Contrast this with Arab scholars, such as Edward Said and Abu-Lughod, who have led the deconstruction of Eurocentrism, not only generically but also specifically on behalf of Islamic and Arab civilizations. Consequently, it is now becoming fashionable to replace Eurocentric history textbooks with accounts centered around the Middle East, going back to the Middle Ages. Likewise, Nell Painter is amongst the leading critics of Eurocentrism on behalf of Africans. Enrique Dussel is amongst many prominent Latin Americans attacking Eurocentric models.
However, in the case of a specifically Indic deconstruction of Eurocentrism, some of the finest academic challenge is often being delivered by Westerners, such has Ronald Inden and Nicholas Dirks. Many Indian scholars who are entrenched in the Western academe of humanities seem reluctant to risk their loyalty ratings, and in many cases, are simply too ignorant of their own heritage and invested in attacking this heritage.
While pockets of such Indic challenges to Eurocentrism do exist, they are not empowered to revolutionize the fields of religion, history, sociology, anthropology, women's studies, Asian Studies, literature and art. They occasionally get their symbolic 'day in court,' but it is usually not the center court, where it really matters[7].

Indian Secularism ¹ American Secularism:
One serious misunderstanding amongst this milieu of elitist Indians has been their confused interpretation of secularism. The USA is a good nation with which to compare India in matters of secularism. It does not define secularism as alienation from its traditions.
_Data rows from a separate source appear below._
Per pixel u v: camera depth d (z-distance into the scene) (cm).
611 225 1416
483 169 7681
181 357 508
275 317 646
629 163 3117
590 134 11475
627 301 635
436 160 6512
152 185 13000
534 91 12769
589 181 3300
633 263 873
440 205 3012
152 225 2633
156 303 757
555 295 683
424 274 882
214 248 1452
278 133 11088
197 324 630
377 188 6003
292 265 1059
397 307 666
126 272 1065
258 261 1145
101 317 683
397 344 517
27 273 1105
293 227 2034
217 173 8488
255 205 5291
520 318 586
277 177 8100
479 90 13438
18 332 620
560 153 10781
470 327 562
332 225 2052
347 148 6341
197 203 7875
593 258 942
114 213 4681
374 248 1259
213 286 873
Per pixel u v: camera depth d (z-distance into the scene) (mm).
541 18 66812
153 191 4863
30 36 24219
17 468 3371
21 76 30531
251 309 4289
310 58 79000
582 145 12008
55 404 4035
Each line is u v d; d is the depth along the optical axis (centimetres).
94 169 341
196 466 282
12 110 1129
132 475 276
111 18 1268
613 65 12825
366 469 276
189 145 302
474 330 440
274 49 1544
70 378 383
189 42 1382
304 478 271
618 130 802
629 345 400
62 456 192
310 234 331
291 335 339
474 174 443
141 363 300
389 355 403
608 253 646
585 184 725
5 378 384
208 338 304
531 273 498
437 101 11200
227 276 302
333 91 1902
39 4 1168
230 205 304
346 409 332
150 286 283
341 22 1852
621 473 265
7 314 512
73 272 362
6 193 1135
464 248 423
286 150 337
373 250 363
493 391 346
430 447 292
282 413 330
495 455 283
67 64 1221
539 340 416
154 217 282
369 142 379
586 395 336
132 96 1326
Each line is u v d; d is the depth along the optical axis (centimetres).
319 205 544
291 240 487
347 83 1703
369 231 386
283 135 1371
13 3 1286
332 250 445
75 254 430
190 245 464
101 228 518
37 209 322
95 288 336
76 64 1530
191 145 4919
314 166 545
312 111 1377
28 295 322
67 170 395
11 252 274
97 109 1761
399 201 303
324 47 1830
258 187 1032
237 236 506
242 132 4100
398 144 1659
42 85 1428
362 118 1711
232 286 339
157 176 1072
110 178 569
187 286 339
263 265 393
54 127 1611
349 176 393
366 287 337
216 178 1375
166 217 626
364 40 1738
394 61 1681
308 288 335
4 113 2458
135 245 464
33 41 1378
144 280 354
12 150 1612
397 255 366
Even though tracing back American civilization to the Greeks is a big stretch, this link and continuity is emphasized. Certainly, the Judeo-Christian foundation of Americanism is made loud and clear. Recently, there is a new movement to rediscover the Native American heritage as being part of the New Americanism. On the other hand, secularism in India has come to mean anti Indic Traditions, especially anti-Hinduism.
To get certified that they are secular, many Indians line up to prove how they hate Hinduism, or at least how distant they are from what they perceive as a denigrated identity. The historian, Ronald Inden explains the root cause of this dis-ease:

Nehru's India was supposed to be committed to 'secularism'. The idea here in its weaker publicly reiterated form was that the government would not interfere in 'personal' religious matters and would create circumstances in which people of all religions could live in harmony. The idea in its stronger, unofficiallv stated form was that in order to modernize, India would have to set aside centuries of traditional religious ignorance and superstition and eventually eliminate Hinduism and Islam from people's lives altogether. After Independence, governments implemented secularism mostly by refusing to recognize the religious pasts of Indian nationalism, whether Hindu or Muslim, and at the same time (inconsistently) by retaining Muslim 'personal law'[8].